WHAT NEEDS TO BE DONE:
Which lines in the records below contain the string "internetu"? Pick them out and copy each one.

○ ○ ○ ○ ○

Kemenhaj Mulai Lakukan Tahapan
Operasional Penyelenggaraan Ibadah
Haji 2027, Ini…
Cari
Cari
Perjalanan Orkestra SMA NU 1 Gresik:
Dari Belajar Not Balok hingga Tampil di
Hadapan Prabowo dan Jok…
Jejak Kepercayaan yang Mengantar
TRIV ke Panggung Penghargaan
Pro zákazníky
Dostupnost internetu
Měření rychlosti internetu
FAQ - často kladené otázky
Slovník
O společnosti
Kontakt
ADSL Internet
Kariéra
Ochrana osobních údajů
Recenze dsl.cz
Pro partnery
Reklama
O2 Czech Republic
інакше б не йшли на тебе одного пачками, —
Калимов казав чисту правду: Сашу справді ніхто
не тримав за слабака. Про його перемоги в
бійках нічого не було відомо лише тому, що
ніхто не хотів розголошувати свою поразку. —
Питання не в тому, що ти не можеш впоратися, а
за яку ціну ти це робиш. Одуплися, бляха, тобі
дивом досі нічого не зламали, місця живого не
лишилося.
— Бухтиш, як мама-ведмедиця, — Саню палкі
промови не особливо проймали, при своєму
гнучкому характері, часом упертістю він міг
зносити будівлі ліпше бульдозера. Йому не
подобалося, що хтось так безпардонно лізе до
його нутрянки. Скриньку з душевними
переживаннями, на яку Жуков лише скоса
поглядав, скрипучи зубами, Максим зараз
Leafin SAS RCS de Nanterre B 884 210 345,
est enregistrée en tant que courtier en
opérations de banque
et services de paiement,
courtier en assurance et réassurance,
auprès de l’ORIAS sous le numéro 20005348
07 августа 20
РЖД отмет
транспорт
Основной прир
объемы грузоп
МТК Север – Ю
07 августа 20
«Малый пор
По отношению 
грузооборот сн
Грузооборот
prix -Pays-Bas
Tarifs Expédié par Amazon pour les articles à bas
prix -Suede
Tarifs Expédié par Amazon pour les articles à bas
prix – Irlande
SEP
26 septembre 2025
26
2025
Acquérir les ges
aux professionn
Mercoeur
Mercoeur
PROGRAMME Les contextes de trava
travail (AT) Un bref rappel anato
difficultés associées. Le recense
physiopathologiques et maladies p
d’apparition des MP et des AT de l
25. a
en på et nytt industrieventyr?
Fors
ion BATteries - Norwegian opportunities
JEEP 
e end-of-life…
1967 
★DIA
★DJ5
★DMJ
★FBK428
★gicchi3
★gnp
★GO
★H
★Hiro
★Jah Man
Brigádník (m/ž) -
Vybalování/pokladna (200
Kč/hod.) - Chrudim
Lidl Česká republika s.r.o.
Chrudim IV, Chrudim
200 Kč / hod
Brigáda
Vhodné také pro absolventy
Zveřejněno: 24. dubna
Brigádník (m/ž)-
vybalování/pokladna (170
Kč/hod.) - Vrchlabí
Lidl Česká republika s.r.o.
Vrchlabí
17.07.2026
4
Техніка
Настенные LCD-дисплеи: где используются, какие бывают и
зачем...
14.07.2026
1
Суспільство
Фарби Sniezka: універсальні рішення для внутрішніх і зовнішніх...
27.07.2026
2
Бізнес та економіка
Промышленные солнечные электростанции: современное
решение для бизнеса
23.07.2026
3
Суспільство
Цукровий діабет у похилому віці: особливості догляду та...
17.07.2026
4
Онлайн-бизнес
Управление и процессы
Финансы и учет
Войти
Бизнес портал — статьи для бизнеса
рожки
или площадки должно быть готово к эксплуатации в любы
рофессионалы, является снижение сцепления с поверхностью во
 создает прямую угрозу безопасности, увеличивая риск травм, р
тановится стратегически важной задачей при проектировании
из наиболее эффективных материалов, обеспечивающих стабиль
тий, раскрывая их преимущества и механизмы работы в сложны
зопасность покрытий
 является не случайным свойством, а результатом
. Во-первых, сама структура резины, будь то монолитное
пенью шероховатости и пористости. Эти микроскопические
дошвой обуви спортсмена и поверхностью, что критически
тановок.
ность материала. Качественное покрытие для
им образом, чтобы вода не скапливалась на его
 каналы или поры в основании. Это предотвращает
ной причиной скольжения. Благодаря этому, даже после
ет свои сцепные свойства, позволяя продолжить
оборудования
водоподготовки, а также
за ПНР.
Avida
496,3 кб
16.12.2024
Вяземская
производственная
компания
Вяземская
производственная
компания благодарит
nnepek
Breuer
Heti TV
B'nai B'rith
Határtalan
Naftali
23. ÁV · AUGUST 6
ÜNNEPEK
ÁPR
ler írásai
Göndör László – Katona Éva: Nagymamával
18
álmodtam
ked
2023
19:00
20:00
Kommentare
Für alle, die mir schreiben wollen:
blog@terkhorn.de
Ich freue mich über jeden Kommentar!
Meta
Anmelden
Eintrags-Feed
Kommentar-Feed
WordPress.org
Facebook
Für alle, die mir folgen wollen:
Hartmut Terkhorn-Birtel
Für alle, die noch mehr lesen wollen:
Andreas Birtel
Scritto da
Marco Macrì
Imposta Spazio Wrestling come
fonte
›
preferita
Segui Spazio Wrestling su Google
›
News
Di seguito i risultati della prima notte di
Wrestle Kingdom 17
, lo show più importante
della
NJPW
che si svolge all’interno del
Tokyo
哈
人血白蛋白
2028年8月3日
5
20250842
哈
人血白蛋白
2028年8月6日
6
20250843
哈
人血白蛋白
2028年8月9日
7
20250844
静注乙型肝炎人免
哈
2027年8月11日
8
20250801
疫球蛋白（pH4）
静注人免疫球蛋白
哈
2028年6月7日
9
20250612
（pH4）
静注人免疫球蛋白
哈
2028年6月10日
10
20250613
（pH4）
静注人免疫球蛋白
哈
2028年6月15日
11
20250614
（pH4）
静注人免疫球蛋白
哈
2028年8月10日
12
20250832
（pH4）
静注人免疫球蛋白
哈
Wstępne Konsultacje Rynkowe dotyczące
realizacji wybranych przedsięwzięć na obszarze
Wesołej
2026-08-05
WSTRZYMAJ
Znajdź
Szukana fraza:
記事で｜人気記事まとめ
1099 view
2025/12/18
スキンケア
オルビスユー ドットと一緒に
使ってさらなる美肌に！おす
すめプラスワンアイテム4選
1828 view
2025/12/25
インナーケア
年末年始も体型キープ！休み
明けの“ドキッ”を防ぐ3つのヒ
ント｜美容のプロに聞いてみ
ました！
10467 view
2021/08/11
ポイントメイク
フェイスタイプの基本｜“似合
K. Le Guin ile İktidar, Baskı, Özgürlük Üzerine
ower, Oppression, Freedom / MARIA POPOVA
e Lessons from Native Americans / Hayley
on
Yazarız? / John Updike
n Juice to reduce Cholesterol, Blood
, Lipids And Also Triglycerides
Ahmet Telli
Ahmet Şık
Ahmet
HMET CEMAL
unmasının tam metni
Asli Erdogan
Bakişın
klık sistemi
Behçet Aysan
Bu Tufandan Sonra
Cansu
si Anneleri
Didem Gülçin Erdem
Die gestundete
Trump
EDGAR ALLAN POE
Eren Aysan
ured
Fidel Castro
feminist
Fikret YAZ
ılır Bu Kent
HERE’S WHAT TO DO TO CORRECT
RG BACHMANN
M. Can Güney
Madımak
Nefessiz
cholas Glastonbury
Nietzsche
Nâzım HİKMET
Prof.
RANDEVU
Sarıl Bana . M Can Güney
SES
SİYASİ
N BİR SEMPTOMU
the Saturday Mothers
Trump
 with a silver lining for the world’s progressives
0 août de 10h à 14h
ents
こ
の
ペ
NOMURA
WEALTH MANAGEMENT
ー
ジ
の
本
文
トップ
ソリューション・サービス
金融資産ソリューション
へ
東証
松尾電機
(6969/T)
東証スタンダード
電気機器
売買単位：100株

○ ○ ○ ○ ○

SOLUTION FOR THIS PROBLEM:
Dostupnost internetu
Měření rychlosti internetu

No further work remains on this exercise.